There was a gap in a penetration through the wall attached to living space and/or ceiling. This area should be sealed with a fire rated sealant, to help slow down the spread of a fire from the garage to the living space, in the event a fire ever started. Recommend correction by a qualified handyman.
Note: Attic hatch was missing at the time of inspection. Recommend asking seller if they have it somewhere. If not, replace hatch with minimum 1/2" drywall.
Missing photoelectric sensor. This sensor is designed to detect an obstruction while the door is closing and to send a signal to the garage door operator to reverse the door movement, thus avoiding a potential entrapment situation. Although at the time this garage door was installed, this sensor may not have been required, it is an important safety feature. Recommend correction by a qualified garage door contractor.
The door in the wall between the garage and the home living space did not have operable self-closing hinges as is required by generally-accepted current safety standards.
For safety reasons, we recommend action be taken to make the garage door compliant.
|14.1||Floors, Walls & Ceiling||X|
|14.2||Doors & Windows||X|
|14.3||Countertops & Cabinets||X|
|14.4||Dryer Venting & Connections||X||X|
The U.S. Fire Administration reports that every year more than 2,900 home fires are started by clothes dryers, and the leading cause of these fires is a buildup of lint, due to lack of simple maintenance on the part of the owner. Each load of laundry that passes through your washing machine and makes its way to your clothes dryer contains lint, mostly small particles of cloth and fiber that are loosened from clothing by the action of agitating water. The problem is that not all of the lint is caught by the removable lint filter, but the lint that passes beyond the filter and is trapped in crevices deep inside the lint filter trap and all along the dryer vent hose or duct as it makes its way to the outside vent opening. Recommend having your dryer vent ducts cleaned annually.

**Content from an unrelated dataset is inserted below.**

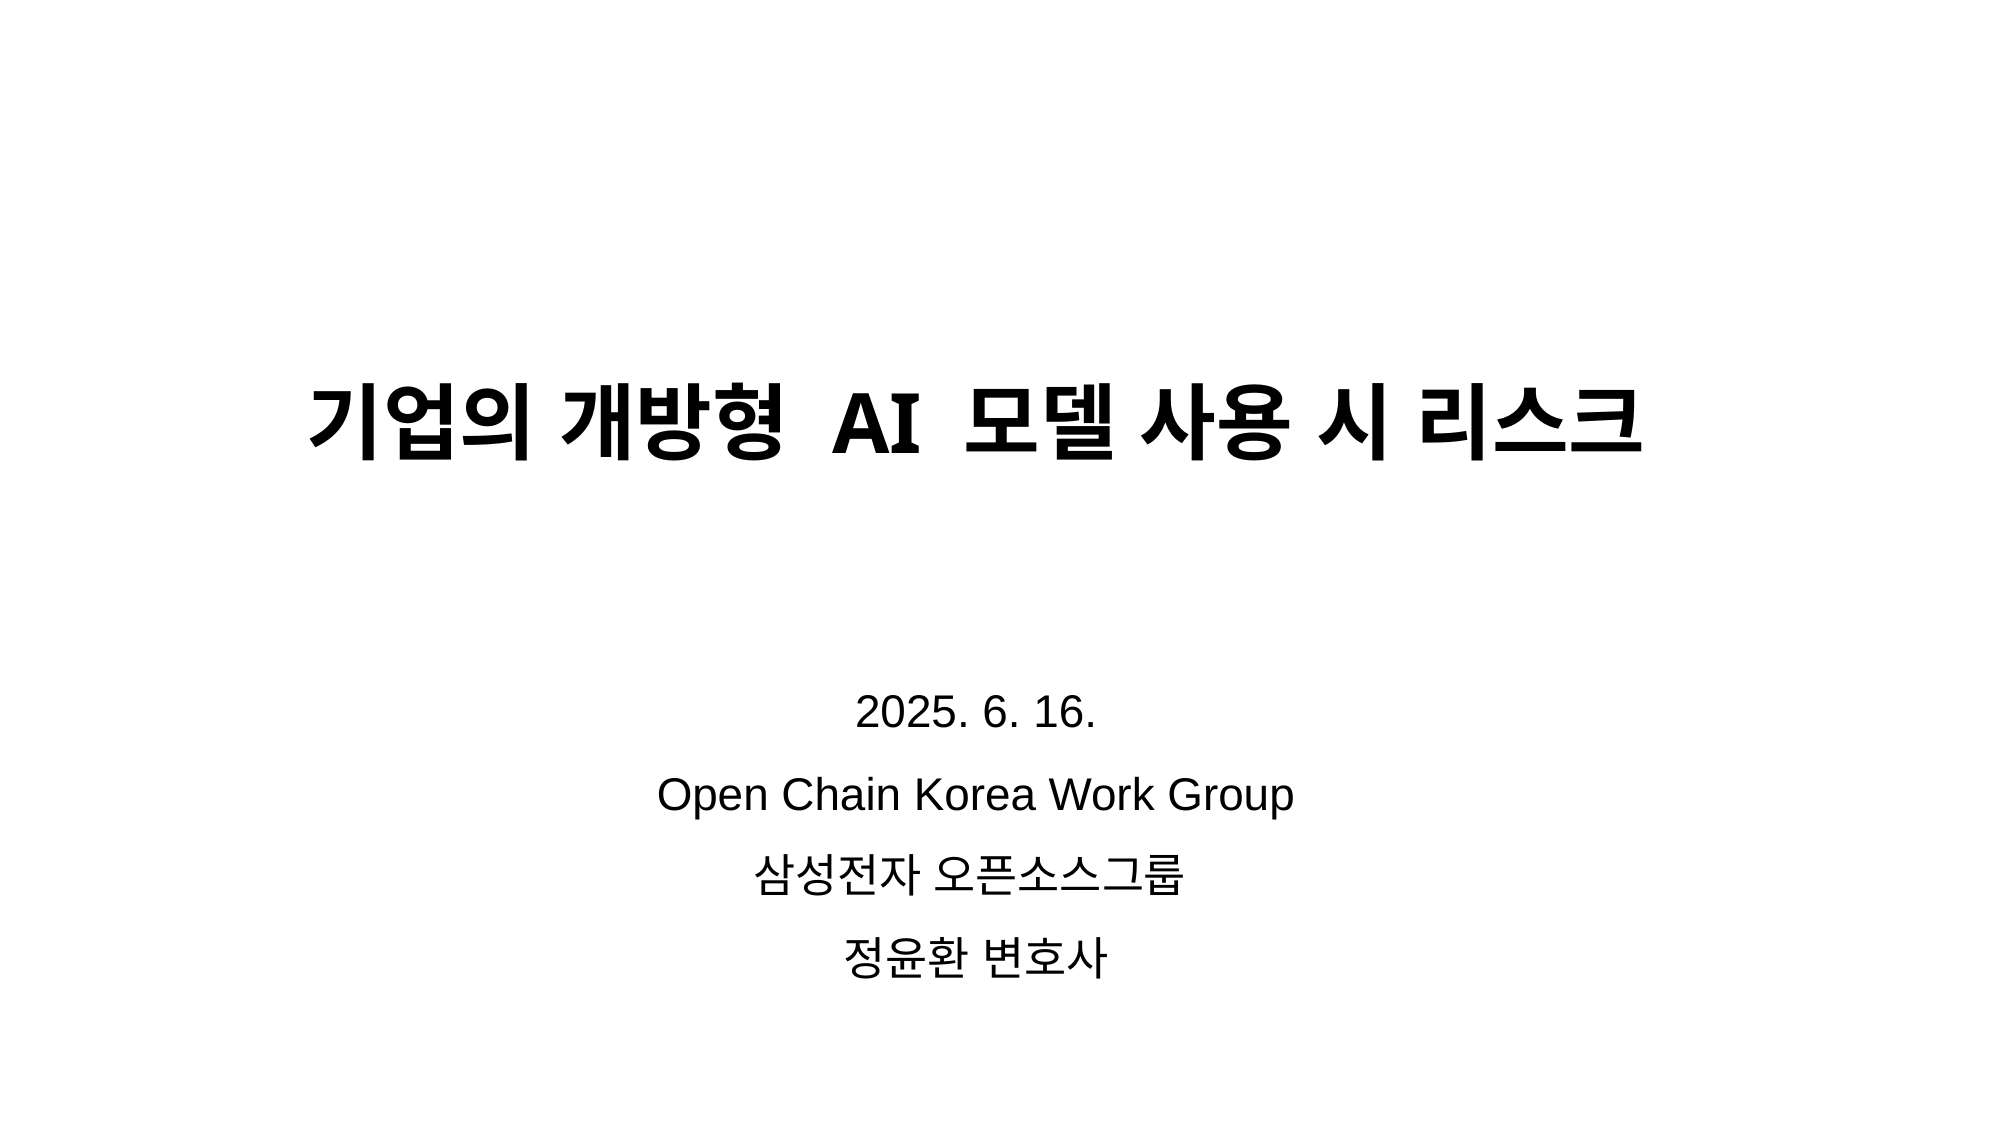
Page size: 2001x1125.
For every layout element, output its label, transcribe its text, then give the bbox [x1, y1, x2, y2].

Unable to determine when the last time the dryer ducts had been cleaned. Lint buildup in the dryer vent ductwork can be a fire hazard. Recommend having a qualified contractor clean dryer ducts, and have them cleaned annually thereafter.
The washing machine was missing a drain pan. Installing a washer drain pan is an easy, inexpensive way to prevent water damage from a leaking washing machine. This is especially important when washers are on the 2nd floor of a home. Recommend installing a drain pan after move in.